(Work item) Below are the records; copy exactly the stretch from the line containing "right front paw: (284, 337)" through the line containing "right back paw: (474, 358)", both ends included, and nothing else.

Per-instance keypoint data
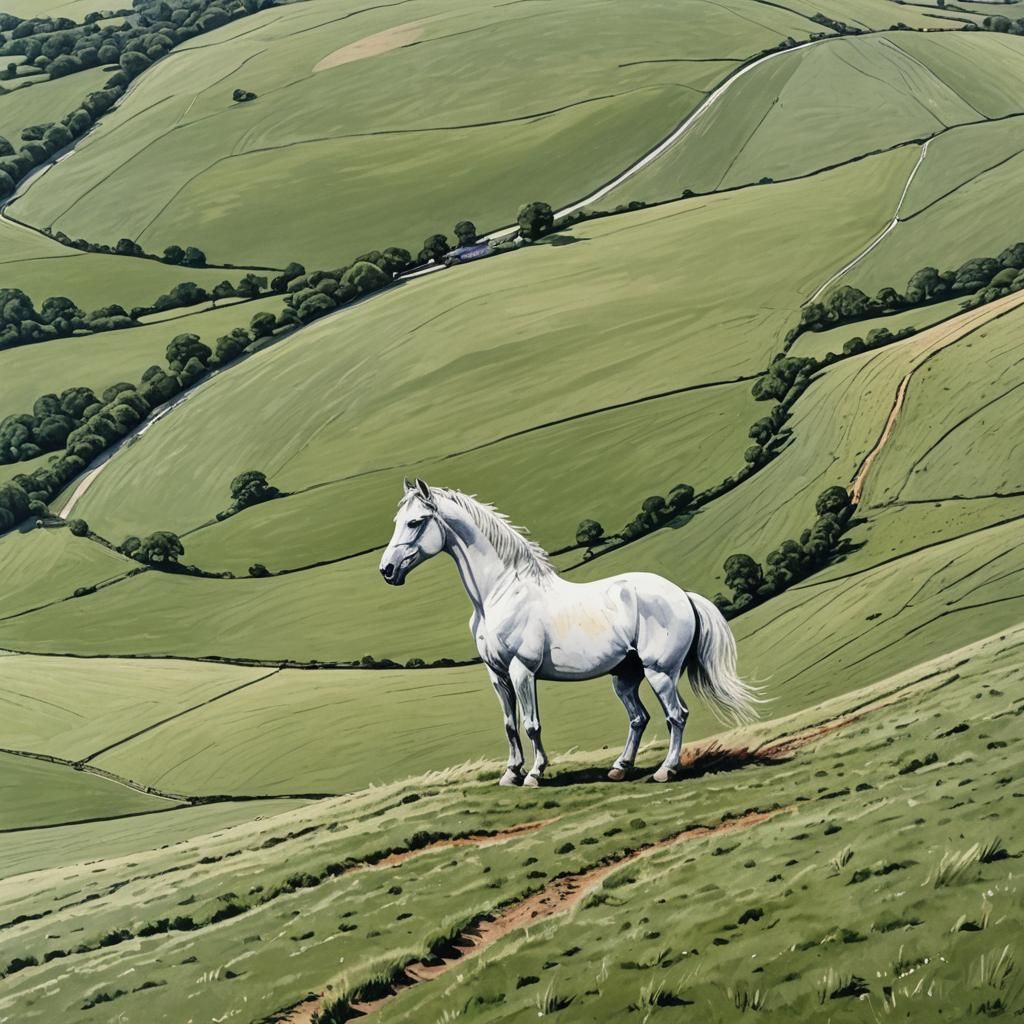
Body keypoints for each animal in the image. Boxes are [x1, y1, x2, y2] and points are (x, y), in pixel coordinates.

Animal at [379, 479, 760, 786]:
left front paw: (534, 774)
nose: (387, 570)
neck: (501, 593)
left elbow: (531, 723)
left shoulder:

* * *

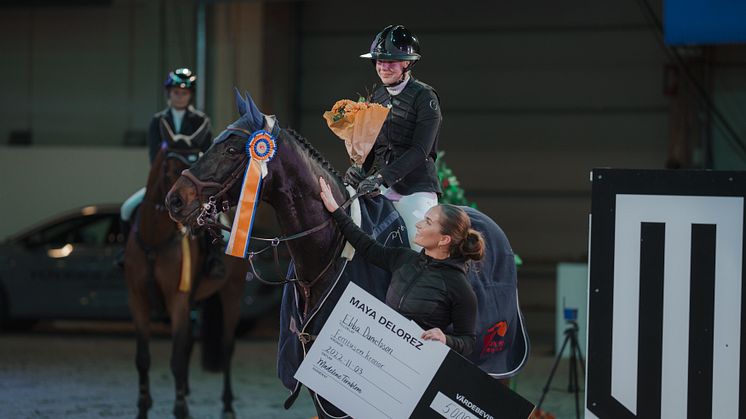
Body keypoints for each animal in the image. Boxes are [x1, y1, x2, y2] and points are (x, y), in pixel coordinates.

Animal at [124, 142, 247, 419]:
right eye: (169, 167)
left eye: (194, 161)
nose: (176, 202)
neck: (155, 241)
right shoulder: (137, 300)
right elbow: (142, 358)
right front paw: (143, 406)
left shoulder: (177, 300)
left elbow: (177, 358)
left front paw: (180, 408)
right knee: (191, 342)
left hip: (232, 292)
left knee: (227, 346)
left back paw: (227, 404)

---

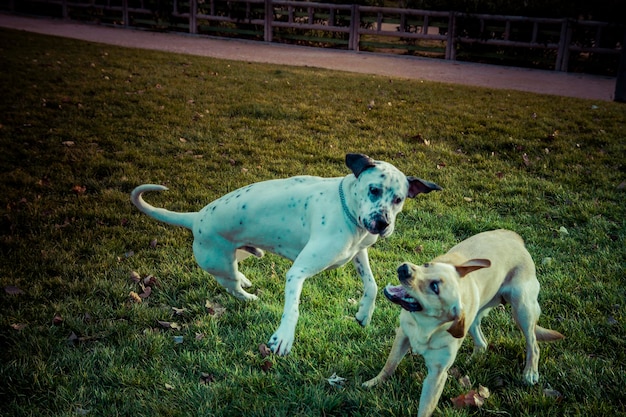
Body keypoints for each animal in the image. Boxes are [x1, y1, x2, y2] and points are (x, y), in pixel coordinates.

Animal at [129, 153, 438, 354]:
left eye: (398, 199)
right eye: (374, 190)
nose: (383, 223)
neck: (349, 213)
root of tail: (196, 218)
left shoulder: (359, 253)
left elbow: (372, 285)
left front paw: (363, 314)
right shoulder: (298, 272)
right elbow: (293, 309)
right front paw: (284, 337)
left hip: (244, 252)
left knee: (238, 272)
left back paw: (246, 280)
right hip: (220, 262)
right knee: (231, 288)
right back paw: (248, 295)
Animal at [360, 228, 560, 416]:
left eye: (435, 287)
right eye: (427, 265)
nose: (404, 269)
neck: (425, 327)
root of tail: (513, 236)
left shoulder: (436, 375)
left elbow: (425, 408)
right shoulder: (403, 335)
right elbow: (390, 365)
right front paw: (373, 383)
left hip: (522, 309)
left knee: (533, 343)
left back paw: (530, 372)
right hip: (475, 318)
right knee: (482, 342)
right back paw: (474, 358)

(Answer space)
right front paw: (284, 337)
left hip: (244, 252)
left knee: (238, 272)
left back paw: (246, 280)
right hip: (220, 262)
right knee: (231, 288)
right back paw: (248, 295)
Animal at [360, 228, 560, 416]:
left eye: (435, 287)
right eye: (427, 265)
nose: (404, 269)
neck: (425, 327)
root of tail: (513, 236)
left shoulder: (436, 375)
left elbow: (425, 408)
right shoulder: (403, 335)
right elbow: (390, 365)
right front paw: (373, 383)
left hip: (522, 309)
left knee: (533, 343)
left back paw: (530, 372)
right hip: (475, 318)
right knee: (482, 342)
right back paw: (474, 358)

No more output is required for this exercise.